# Exercise material:
[Start of section]

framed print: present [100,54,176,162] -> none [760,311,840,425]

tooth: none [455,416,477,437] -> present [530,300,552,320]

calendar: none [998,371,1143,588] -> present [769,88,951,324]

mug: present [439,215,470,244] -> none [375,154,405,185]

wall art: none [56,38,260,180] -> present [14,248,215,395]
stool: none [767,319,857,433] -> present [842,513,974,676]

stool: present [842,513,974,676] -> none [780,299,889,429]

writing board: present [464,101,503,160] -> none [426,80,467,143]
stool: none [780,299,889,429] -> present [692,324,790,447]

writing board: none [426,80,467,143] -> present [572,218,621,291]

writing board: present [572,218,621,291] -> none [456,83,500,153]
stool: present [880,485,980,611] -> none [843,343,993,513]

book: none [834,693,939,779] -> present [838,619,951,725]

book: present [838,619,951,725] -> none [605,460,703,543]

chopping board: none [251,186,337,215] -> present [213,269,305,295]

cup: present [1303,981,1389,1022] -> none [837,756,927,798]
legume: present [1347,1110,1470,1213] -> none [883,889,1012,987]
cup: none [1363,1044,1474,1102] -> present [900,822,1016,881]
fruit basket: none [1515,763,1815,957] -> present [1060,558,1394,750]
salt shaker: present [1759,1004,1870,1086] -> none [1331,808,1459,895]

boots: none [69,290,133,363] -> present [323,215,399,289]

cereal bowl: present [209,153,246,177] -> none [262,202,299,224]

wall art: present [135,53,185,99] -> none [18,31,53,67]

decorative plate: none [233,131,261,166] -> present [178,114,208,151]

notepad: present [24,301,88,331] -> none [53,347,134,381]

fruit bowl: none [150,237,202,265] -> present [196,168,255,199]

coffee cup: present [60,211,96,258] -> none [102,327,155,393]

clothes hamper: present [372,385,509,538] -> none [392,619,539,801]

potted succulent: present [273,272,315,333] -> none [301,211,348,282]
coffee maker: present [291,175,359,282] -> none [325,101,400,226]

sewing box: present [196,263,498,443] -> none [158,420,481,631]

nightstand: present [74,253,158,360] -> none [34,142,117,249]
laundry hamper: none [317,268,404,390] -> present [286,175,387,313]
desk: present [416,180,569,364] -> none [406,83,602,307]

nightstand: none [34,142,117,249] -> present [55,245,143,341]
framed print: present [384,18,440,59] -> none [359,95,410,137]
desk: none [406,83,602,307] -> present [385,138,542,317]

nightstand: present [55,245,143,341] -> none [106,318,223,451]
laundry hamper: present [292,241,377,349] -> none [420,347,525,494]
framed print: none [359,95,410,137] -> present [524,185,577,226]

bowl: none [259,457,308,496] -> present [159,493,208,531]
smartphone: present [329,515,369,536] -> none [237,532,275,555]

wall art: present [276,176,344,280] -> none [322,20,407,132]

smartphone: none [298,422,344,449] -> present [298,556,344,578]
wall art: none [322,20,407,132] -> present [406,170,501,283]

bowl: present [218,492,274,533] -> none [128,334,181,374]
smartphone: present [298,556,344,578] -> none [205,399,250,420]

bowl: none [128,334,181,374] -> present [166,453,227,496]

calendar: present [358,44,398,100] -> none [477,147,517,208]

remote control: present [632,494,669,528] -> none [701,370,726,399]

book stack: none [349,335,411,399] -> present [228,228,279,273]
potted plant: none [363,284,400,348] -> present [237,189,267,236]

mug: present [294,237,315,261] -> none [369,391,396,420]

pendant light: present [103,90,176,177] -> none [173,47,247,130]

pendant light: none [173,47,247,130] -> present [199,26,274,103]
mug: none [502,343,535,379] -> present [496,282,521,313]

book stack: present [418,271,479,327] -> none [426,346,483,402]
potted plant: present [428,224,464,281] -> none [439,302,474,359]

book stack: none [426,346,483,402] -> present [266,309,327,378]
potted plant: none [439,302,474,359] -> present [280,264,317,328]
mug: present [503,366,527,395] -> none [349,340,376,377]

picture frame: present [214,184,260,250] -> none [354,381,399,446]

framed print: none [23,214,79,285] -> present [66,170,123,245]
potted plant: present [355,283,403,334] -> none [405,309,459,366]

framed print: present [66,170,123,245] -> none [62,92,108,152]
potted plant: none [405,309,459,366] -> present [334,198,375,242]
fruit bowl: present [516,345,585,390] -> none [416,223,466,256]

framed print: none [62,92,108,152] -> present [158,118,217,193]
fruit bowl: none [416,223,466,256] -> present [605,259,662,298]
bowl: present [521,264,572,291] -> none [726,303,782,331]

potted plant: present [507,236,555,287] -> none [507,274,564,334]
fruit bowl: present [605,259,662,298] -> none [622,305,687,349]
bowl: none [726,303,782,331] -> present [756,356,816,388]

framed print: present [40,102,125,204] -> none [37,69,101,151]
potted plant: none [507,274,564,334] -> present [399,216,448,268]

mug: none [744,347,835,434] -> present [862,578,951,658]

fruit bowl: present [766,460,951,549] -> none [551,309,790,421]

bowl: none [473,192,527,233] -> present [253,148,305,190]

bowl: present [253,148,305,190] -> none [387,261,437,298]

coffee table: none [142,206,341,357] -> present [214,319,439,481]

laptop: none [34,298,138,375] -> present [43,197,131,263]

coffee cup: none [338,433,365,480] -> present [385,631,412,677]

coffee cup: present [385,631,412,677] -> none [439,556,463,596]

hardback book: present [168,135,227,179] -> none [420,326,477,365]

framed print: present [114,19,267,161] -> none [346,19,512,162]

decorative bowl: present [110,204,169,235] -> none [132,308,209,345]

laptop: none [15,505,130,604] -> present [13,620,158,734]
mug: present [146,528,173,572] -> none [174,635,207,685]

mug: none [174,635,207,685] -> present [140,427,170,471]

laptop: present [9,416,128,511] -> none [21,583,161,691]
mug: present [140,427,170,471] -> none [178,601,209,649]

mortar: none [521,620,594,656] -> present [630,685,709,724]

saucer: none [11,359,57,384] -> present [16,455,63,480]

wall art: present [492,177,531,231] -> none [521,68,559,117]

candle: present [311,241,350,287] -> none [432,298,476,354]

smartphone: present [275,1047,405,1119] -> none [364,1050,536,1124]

[End of section]

# Your objective:
Could you return exactly the stretch of the data above that starts at the line with "wall art: present [135,53,185,99]" and ends at the line with "pendant light: none", both lines included?

# Answer area:
wall art: present [135,53,185,99] -> none [18,31,53,67]

decorative plate: none [233,131,261,166] -> present [178,114,208,151]

notepad: present [24,301,88,331] -> none [53,347,134,381]

fruit bowl: none [150,237,202,265] -> present [196,168,255,199]

coffee cup: present [60,211,96,258] -> none [102,327,155,393]

clothes hamper: present [372,385,509,538] -> none [392,619,539,801]

potted succulent: present [273,272,315,333] -> none [301,211,348,282]
coffee maker: present [291,175,359,282] -> none [325,101,400,226]

sewing box: present [196,263,498,443] -> none [158,420,481,631]

nightstand: present [74,253,158,360] -> none [34,142,117,249]
laundry hamper: none [317,268,404,390] -> present [286,175,387,313]
desk: present [416,180,569,364] -> none [406,83,602,307]

nightstand: none [34,142,117,249] -> present [55,245,143,341]
framed print: present [384,18,440,59] -> none [359,95,410,137]
desk: none [406,83,602,307] -> present [385,138,542,317]

nightstand: present [55,245,143,341] -> none [106,318,223,451]
laundry hamper: present [292,241,377,349] -> none [420,347,525,494]
framed print: none [359,95,410,137] -> present [524,185,577,226]

bowl: none [259,457,308,496] -> present [159,493,208,531]
smartphone: present [329,515,369,536] -> none [237,532,275,555]

wall art: present [276,176,344,280] -> none [322,20,407,132]

smartphone: none [298,422,344,449] -> present [298,556,344,578]
wall art: none [322,20,407,132] -> present [406,170,501,283]

bowl: present [218,492,274,533] -> none [128,334,181,374]
smartphone: present [298,556,344,578] -> none [205,399,250,420]

bowl: none [128,334,181,374] -> present [166,453,227,496]

calendar: present [358,44,398,100] -> none [477,147,517,208]

remote control: present [632,494,669,528] -> none [701,370,726,399]

book stack: none [349,335,411,399] -> present [228,228,279,273]
potted plant: none [363,284,400,348] -> present [237,189,267,236]

mug: present [294,237,315,261] -> none [369,391,396,420]

pendant light: present [103,90,176,177] -> none [173,47,247,130]

pendant light: none [173,47,247,130] -> present [199,26,274,103]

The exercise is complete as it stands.